Default ORDER BY

View: New views
3 Messages — Rating Filter:   Alert me  

Default ORDER BY

by Jeff Moore-4 :: Rate this Message:

Reply to Author | View Threaded | Show Only this Message

Hi Guys,

This is regarding a recent change to the default order that a model  
uses.  I asked Paul to make that change and he did in the unfounded  
branch.  (r4120)  Thanks, Paul.  I wanted to move some of the  
discussion around it to the mailing list so others will understand  
what its about.


The issue was that Solar_Sql_Model was was always setting a default  
order in the $this->_order property.  If you did not set an order, the  
model would automatically set the order to the primary key.  
Unfortunately, this make it so there is no way to actually say "no  
order."

Where this comes into play is that when mysql uses indexes to optimize  
a query, it normally only chooses one index.  So, if you have both an  
ORDER BY and WHERE clause, mysql (at least v5), is forced to choose  
between optimizing for the ORDER BY or optimizing for the WHERE  
clause.  If it doesn't know that the query will return more than one  
record, it will optimize for the ORDER BY.  This results in cases  
where it might do an index scan on millions of records to find a  
handful of records because of the order by.  If you leave the order by  
off, it can use a different index and optimize for WHERE clause.  In  
some cases for us this was resulting in an order of magnitude  
difference in query speed.

So, its generally bad to include an ORDER BY clause if you don't  
actually need the results to be in order.


The changes in r4120 were intended to address this by not specifying a  
default order for a table, in effect making the default order "no  
order."  I've tested this and it works great.  This solution is also  
way way better than the solution I implemented in the grid branch.

Unfortunately, the related object still has a _setOrder which injects  
an order into any query that includes an eager fetch.

Consider an invoice model with the following relationship

$this->_hasMany('invoice_items');

If  you issue the following query

$items = $invoices->fetchAll('eager'=>'items');

This will issue two queries, one to fetch the invoices and another to  
fetch the items.  However the items query will still have a default  
ORDER BY clause generated.  That is because of this definition in  
Solar_Sql_Model_Related:

     protected function _setOrder($opts)
     {
         if (empty($opts['order'])) {
             // default to the foreign primary key
             $this->order = array("{$this->foreign_alias}.{$this-
 >_foreign_model->primary_col}");
         } else {
             $this->order = (array) $opts['order'];
         }
     }

Instead, may I suggest the following for Solar_Sql_Model_Related

     protected function _setOrder($opts)
     {
         if (empty($opts['order'])) {
             // default to the foreign primary key
             $this->order = array();
         } else {
             $this->order = (array) $opts['order'];
         }
     }

Which initializes order to a value which is valid but does not add  
extra ordering to the query fetching the related items.


Also consider what happens if the invoice model has a toOne  
relationship and we set an explicit order

$this->_hasOne('billing_address', 'order' => 'street');

If you issue this fetch

$items = $invoices->fetchAll('eager'=>'billing_address');

It will generate a single query, using a left join to fetch the  
addresses, but the ORDER BY will include the order from the  
relationship, thus ordering the native result set.  This doesn't  
happen with hasMany relationships.

What does it really mean to specify an 'order' option on a toOne  
relationship?

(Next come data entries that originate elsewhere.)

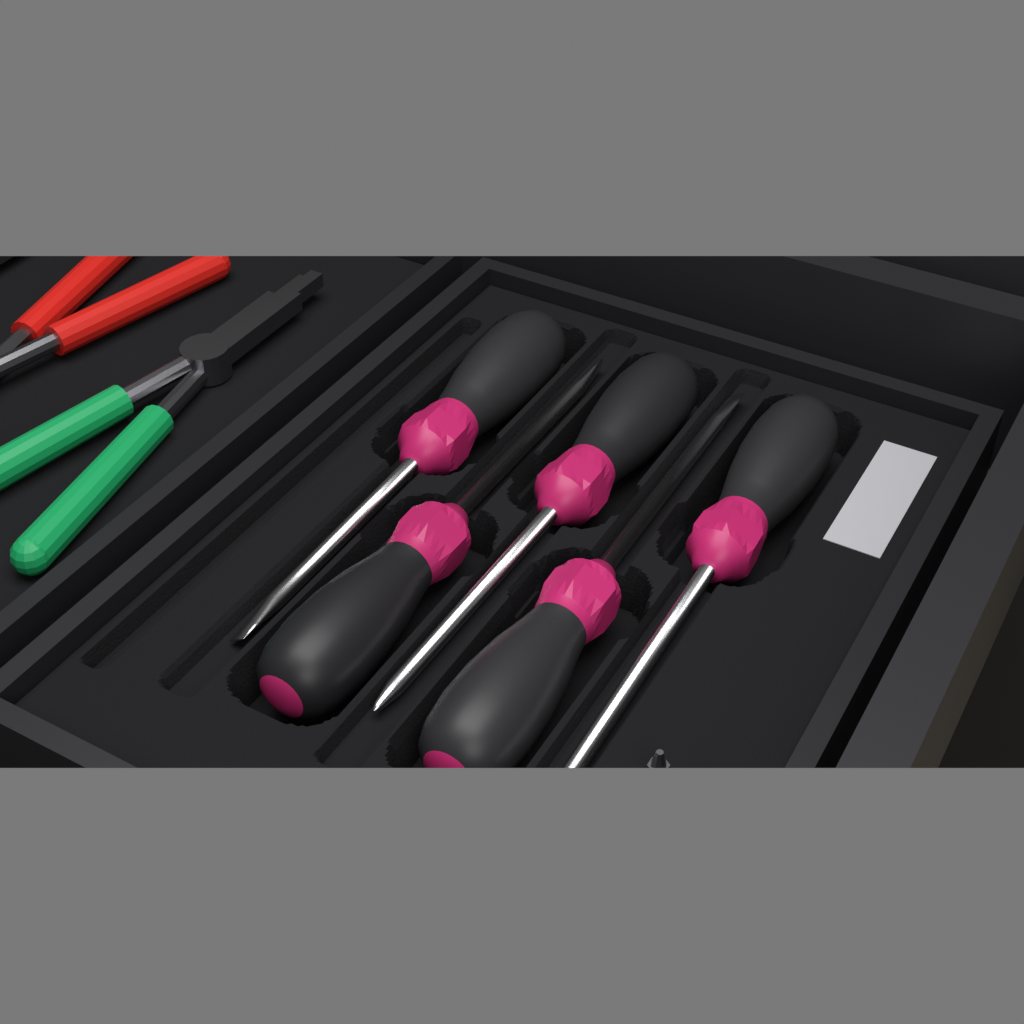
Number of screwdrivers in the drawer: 5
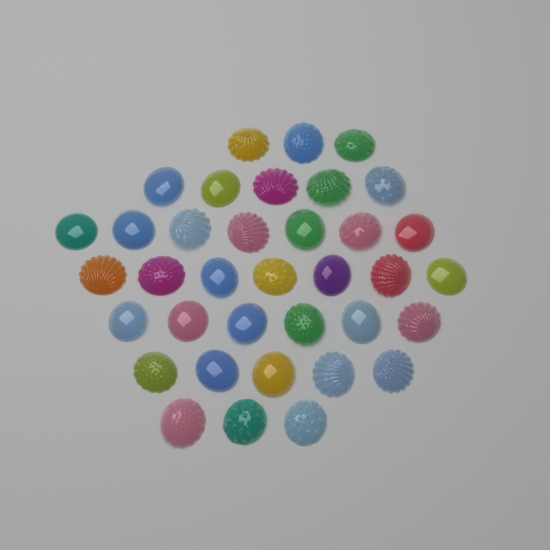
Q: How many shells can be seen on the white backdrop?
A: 36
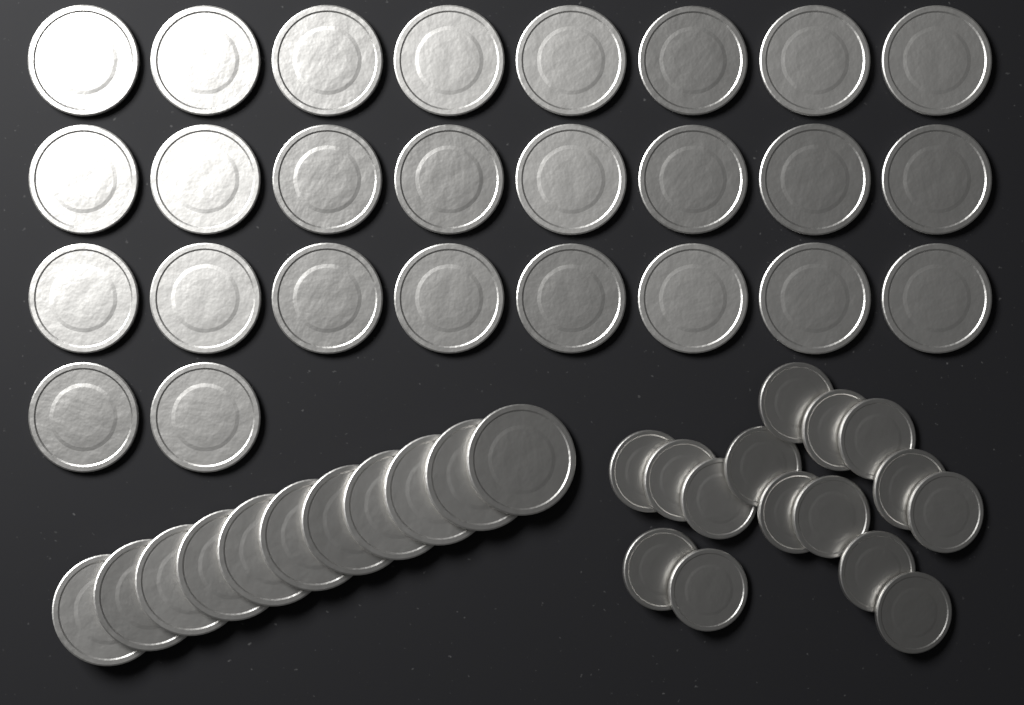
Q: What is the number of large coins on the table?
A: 37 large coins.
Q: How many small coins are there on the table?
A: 15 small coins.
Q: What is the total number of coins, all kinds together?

There is one record, thus, order can't be important.

I'm thinking that for toOne relationships, using the 'order' option is  
probably at best "undefined." Because of the impact on the parent  
query, maybe 'order' should be ignored for toOne() or maybe result in  
an exception if used?  I kinda lean toward an exception.

You can always specify the 'order' in the fetch() method parameters.

What are your thoughts?


Best Regards,

Jeff

_______________________________________________
Solar-talk mailing list
Solar-talk@...
http://mailman-mail5.webfaction.com/listinfo/solar-talk

Re: Default ORDER BY

by Paul M Jones-4 :: Rate this Message:

Reply to Author | View Threaded | Show Only this Message

On Oct 2, 2009, at 13:58 , Jeff Moore wrote:

> Unfortunately, the related object still has a _setOrder which injects
> an order into any query that includes an eager fetch.
...

> Instead, may I suggest the following for Solar_Sql_Model_Related
>
>     protected function _setOrder($opts)
>     {
>         if (empty($opts['order'])) {
>             // default to the foreign primary key
>             $this->order = array();
>         } else {
>             $this->order = (array) $opts['order'];
>         }
>     }

Sounds fine to me -- if you could enter it as a ticket in Trac so I  
don't forget, that would be helpful.


> What does it really mean to specify an 'order' option on a toOne
> relationship? There is one record, thus, order can't be important.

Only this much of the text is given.